The Caribbean Community (text from OECS Regional SOMEE, p. 76)
The Treaty of Chaguaramas gave rise to the establishment of the CARICOM in 1973, with the goal of uniting the region through economic and political integration while also providing for human and social development and security. Currently, with a membership of twenty countries (fifteen Member States and five Associate), CARICOM represents one of the most dispersed, multi-country, political organisation in the Western Hemisphere.
The 1973 Treaty of Chaguaramas was amended in 1989 to create the Caribbean Single Market and Economy (CSME). The primary objective of the CSME is to establish a single economic space within which business and labour operate; to achieve sustained economic development based on international competitiveness, coordinate economic and foreign policies, functional cooperation and enhance trade and economic relations with third States.
There are several provisions in the Revised Treaty that seek to ensure that developments are tied to environmental consideration and specifically, management of resources in the surrounding seas (Caribbean and Atlantic). The Councils of the Community (Council on Trade and Economic Development [COTED] and Council for Human and Social Development [COHSOD]) are obliged to promote and develop policies that encourage protection and preservation of the environment, and for sustainable development, and the promotion of human and social development in the Community. Some of the other intended policies are:
- Development, management and conservation of the fisheries resources in and among the Member States on a sustainable basis;
- Effective management of the soil, air and all water resources, the exclusive economic zone and all other maritime areas under the national jurisdiction of the Member States;
- Development and expansion of air and maritime transport capabilities in the Community;
- Management of straddling and highly migratory fish stocks;
- Ongoing surveillance of their exclusive economic zones; and
- Safeguarding their marine environment from pollutants and hazardous wastes.
In 2003, CARICOM countries established CRFM (see section on RFBs above) with headquarters in Belize City, Belize. Food security for the region was undoubtedly a significant consideration in the establishment of this new RFB.

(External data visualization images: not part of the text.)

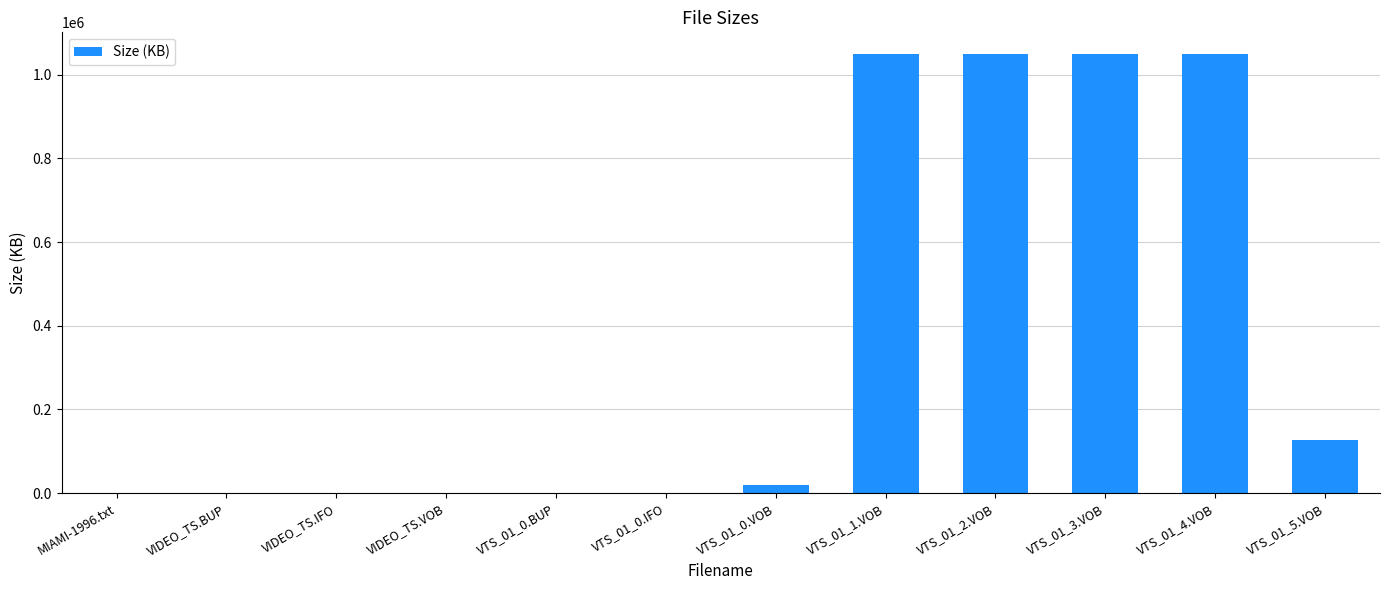

What is the greatest value displayed?

1048576.0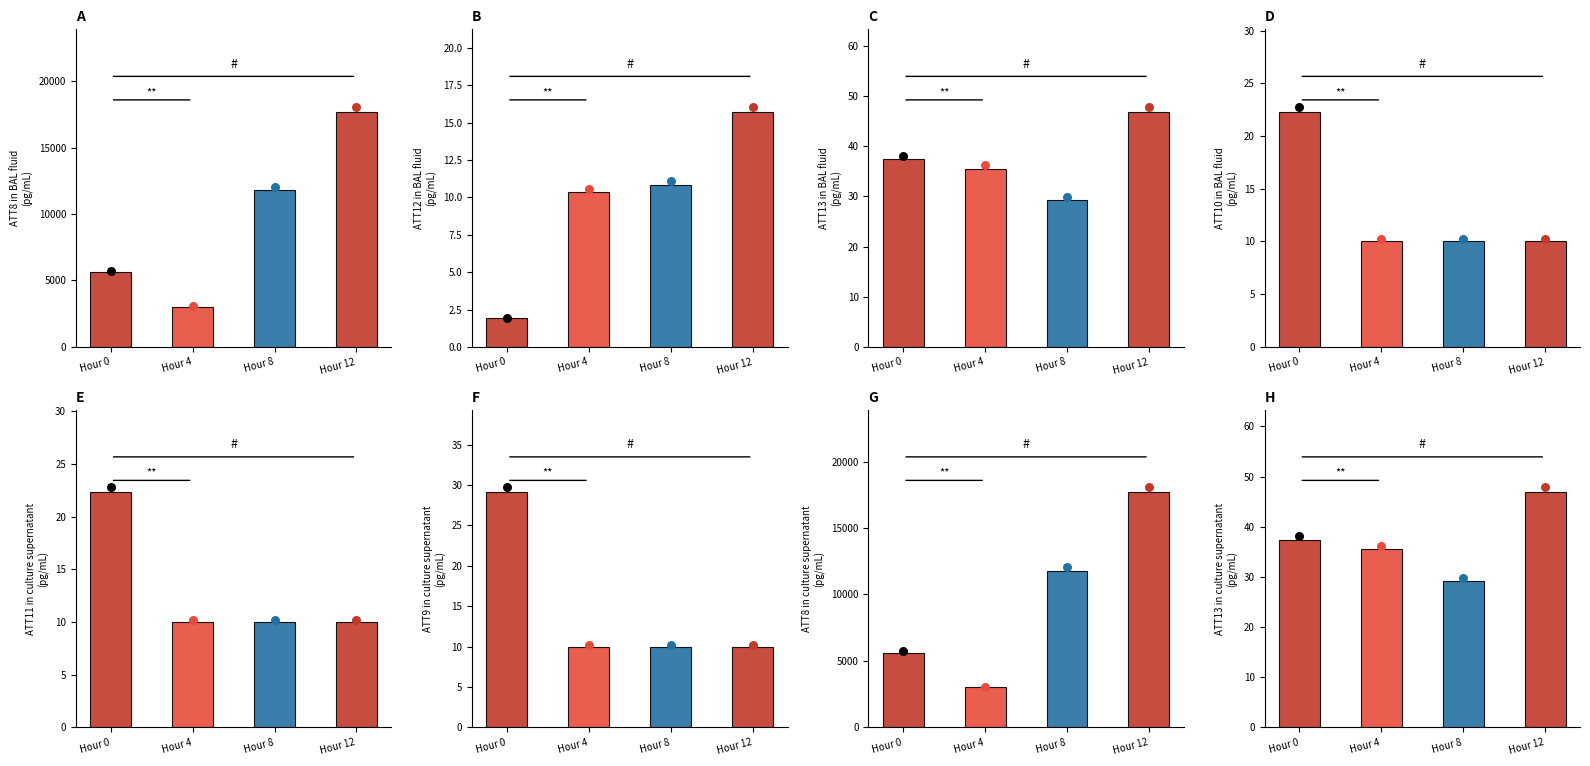

Which series has the largest Y range (max minus min)?

ATT8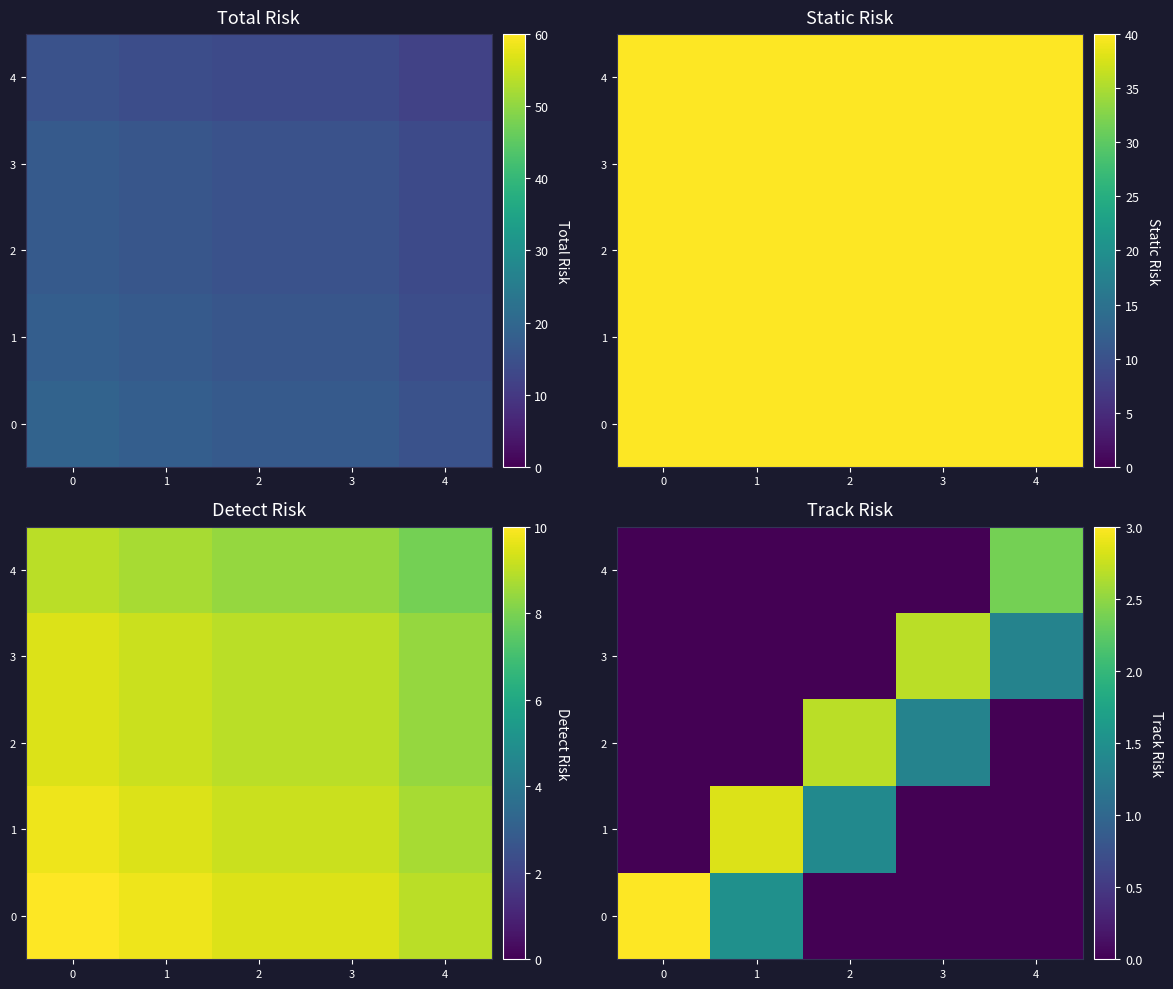

Count the number of data series in this chart.

5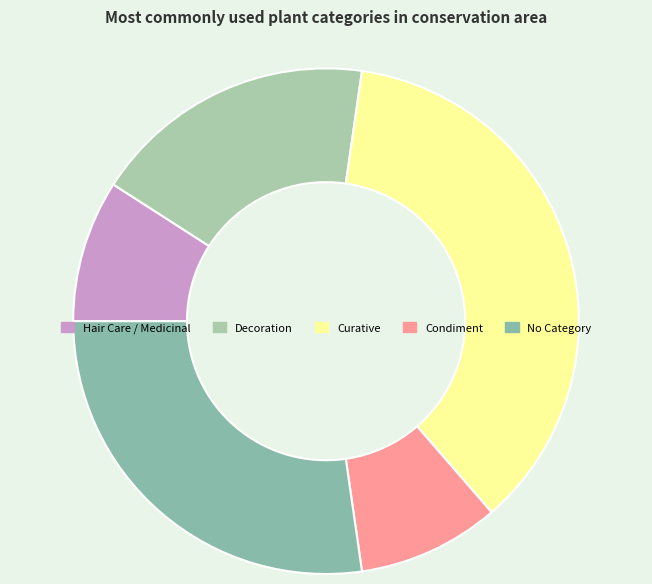

Does No Category represent more than half of the total?

No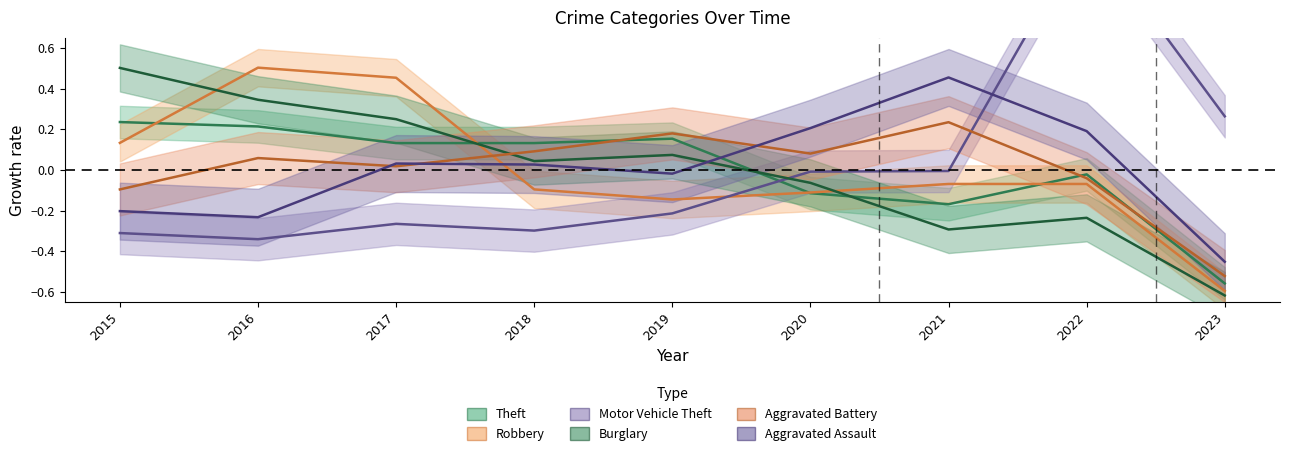

Reading left to right, transcribe all the data shown in this chart.

Theft: 2015=0.2	2016=0.2	2017=0.1	2018=0.1	2019=0.2	2020=-0.1	2021=-0.2	2022=-0.0	2023=-0.6
Robbery: 2015=0.1	2016=0.5	2017=0.5	2018=-0.1	2019=-0.1	2020=-0.1	2021=-0.1	2022=-0.1	2023=-0.6
Motor Vehicle Theft: 2015=-0.3	2016=-0.3	2017=-0.3	2018=-0.3	2019=-0.2	2020=-0.0	2021=-0.0	2022=1.2	2023=0.3
Burglary: 2015=0.5	2016=0.3	2017=0.2	2018=0.0	2019=0.1	2020=-0.1	2021=-0.3	2022=-0.2	2023=-0.6
Aggravated Battery: 2015=-0.1	2016=0.1	2017=0.0	2018=0.1	2019=0.2	2020=0.1	2021=0.2	2022=-0.0	2023=-0.5
Aggravated Assault: 2015=-0.2	2016=-0.2	2017=0.0	2018=0.0	2019=-0.0	2020=0.2	2021=0.5	2022=0.2	2023=-0.5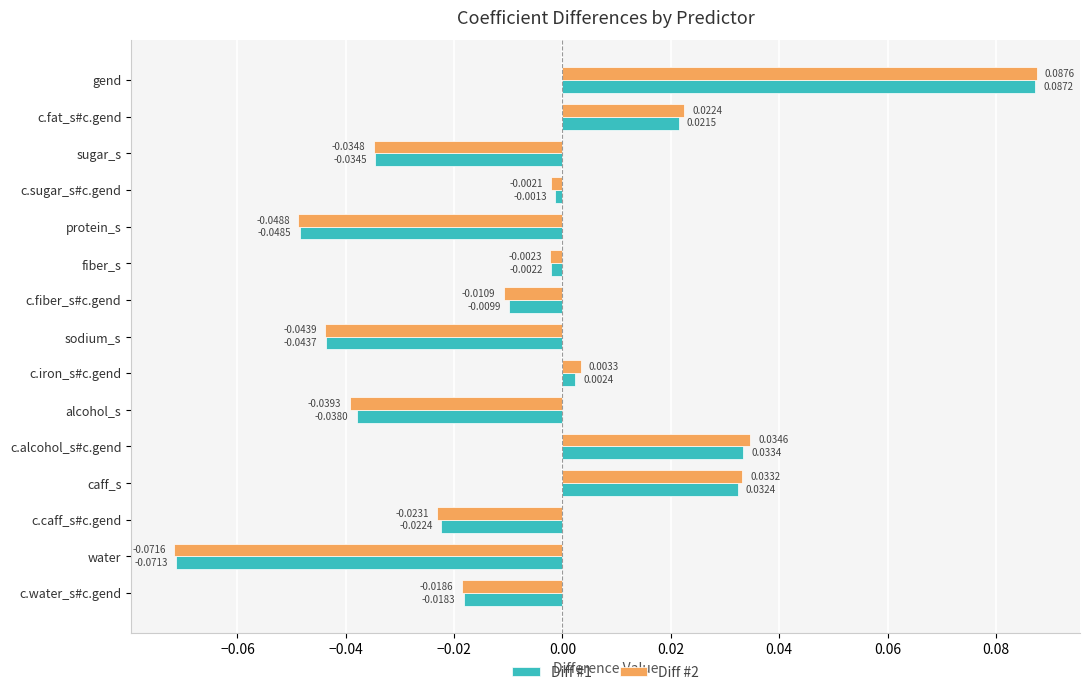

Where is Diff #1 nearest to the value 0?

c.sugar_s#c.gend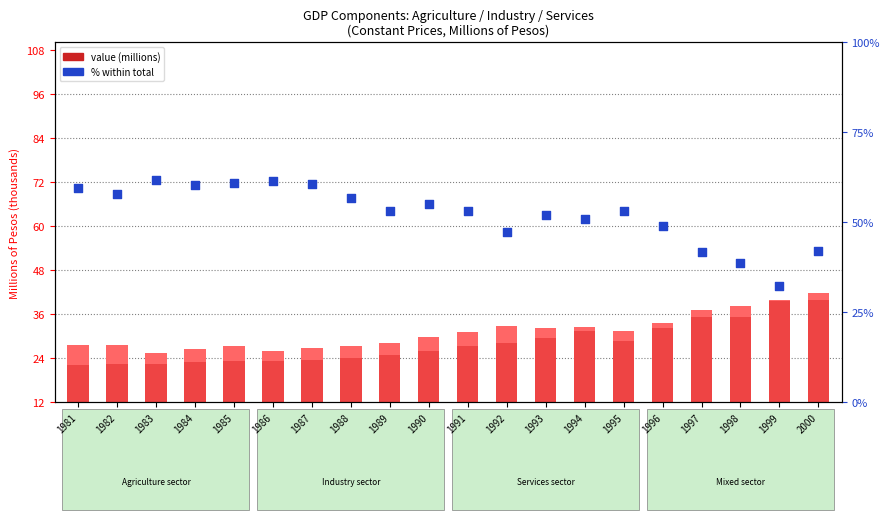

At which category is the sum across all series the highest?

2000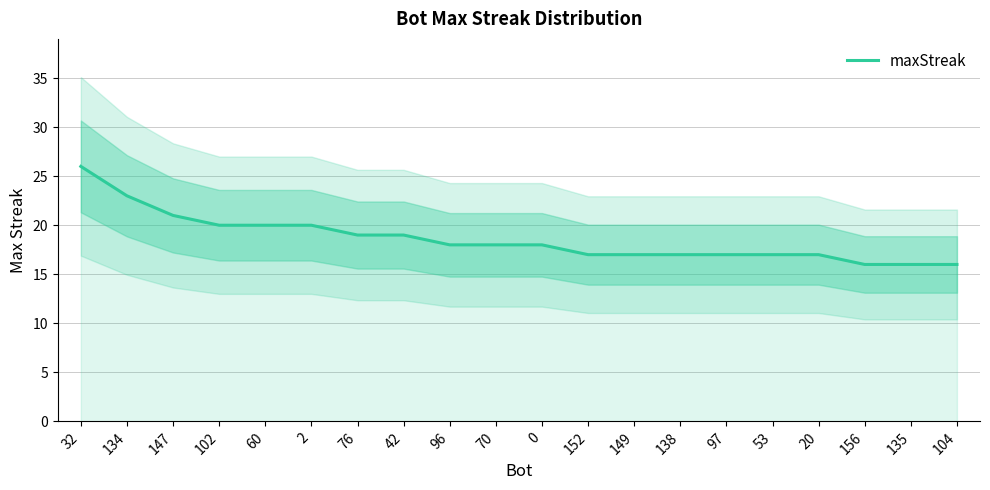

Is it true that the value at 32 is 26?

True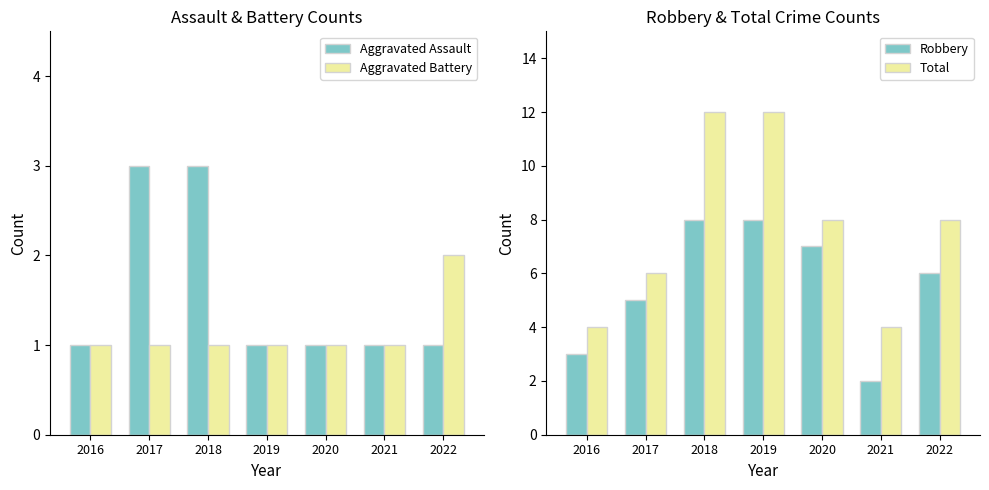

What is the average value of the Robbery series?

6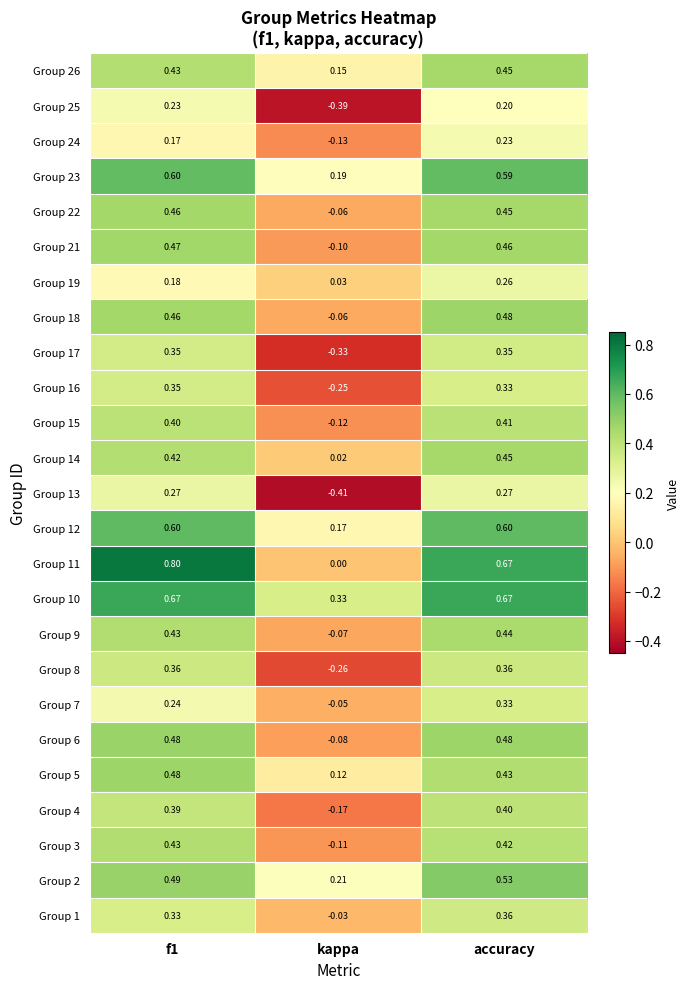

Which category has the lowest value in the Group 22 series?

kappa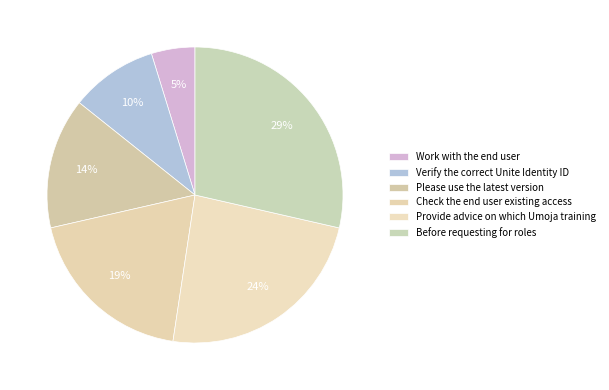

How many segments does this pie chart have?

6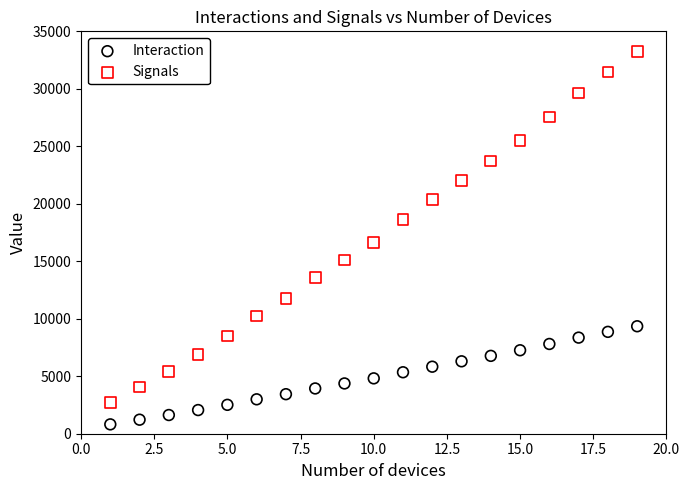

What is the X range (max minus min) for the scatter plot?

18.0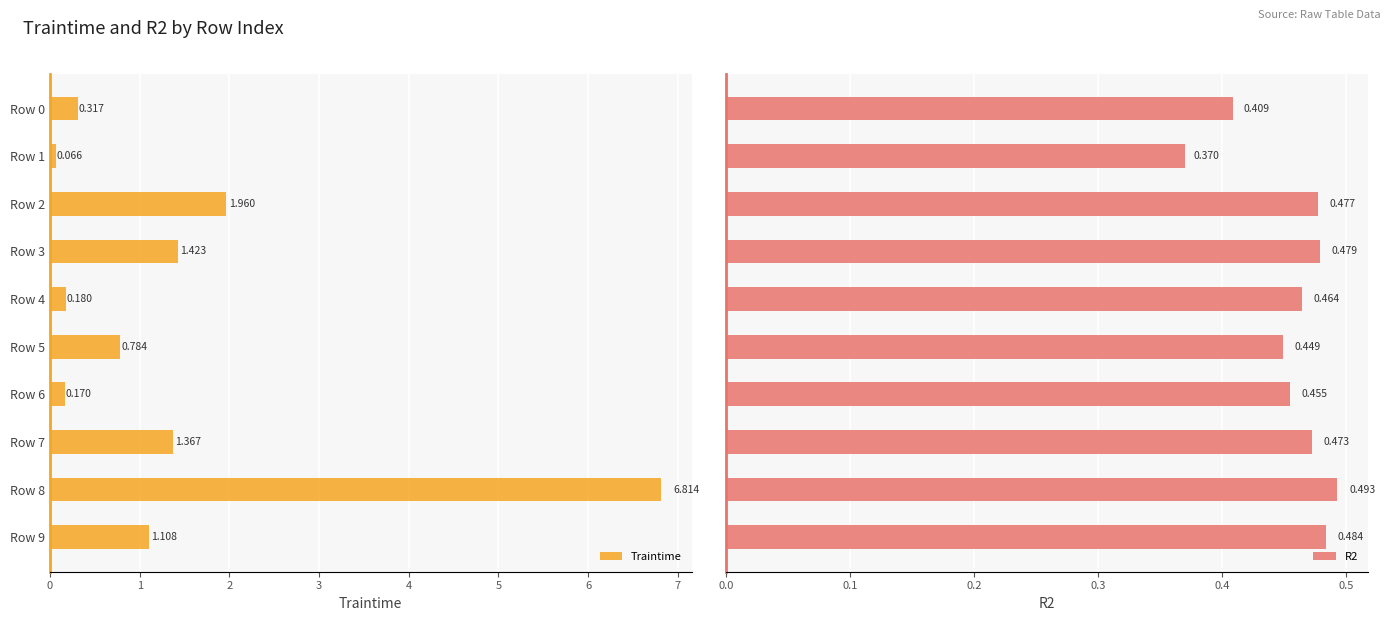

The value of Traintime at Row 9 is 1.7. True or false?

False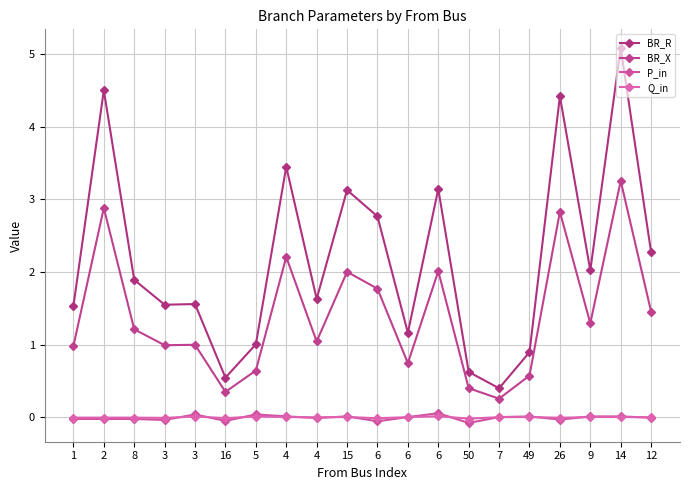

How many lines are shown in the chart?

4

Organisation of Eastern Caribbean States (text from OECS Regional SOMEE, p. 78)
The OECS is an International Inter-governmental Organisation that came into being on 18th June 1981, when seven Eastern Caribbean countries signed the Treaty of Basseterre, agreeing to cooperate with each other and promote unity and solidarity among the Members. Guided by strategic objectives including regional integration, resilience, social equity, foreign policy and high performing organisation, the OECS works with its Member States towards enhancing economic growth, social inclusion and environmental protection within the Sub-Region. Various levels of support and research is facilitated by the OECS on several topics such as agriculture, biodiversity, sustainable development, climate change and ocean governance. Today, the OECS comprises twelve member islands across the Eastern Caribbean (Fig. xx): seven founding protocol members, four associate members and one non-member that has been granted observer status (OECS Commission, 2016).